Cobalt is a ferromagnetic metal with a specific gravity of 8.9. The Curie temperature is 1,115 °C (2,039 °F)[5] and the magnetic moment is 1.6–1.7 Bohr magnetons per atom.[6] Cobalt has a relative permeability two-thirds that of iron.[7] Metallic cobalt occurs as two crystallographic structures: hcp and fcc. The ideal transition temperature between the hcp and fcc structures is 450 °C (842 °F), but in practice the energy difference between them is so small that random intergrowth of the two is common.[8][9][10]

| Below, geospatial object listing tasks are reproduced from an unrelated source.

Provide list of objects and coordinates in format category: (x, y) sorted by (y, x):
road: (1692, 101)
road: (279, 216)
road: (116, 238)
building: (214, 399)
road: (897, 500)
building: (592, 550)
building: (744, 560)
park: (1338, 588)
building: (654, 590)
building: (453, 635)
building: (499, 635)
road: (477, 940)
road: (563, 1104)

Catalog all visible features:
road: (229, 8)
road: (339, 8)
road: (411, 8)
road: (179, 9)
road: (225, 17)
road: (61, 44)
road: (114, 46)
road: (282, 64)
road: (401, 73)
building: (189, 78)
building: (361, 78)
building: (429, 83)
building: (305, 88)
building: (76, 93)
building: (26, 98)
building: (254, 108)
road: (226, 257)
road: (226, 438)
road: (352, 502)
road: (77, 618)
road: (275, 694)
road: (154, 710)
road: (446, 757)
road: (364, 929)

Cobalt is a weakly reducing metal that is protected from oxidation by a passivating oxide film. It is attacked by halogens and sulfur. Heating in oxygen produces Co3O4 which loses oxygen at 900 °C (1,650 °F) to give the monoxide CoO.[11] The metal reacts with fluorine (F2) at 520 K to give CoF3; with chlorine (Cl2), bromine (Br2) and iodine (I2), producing equivalent binary halides. It does not react with hydrogen gas (H2) or nitrogen gas (N2) even when heated, but it does react with boron, carbon, phosphorus, arsenic and sulfur.[12] At ordinary temperatures, it reacts slowly with mineral acids, and very slowly with moist, but not with dry, air.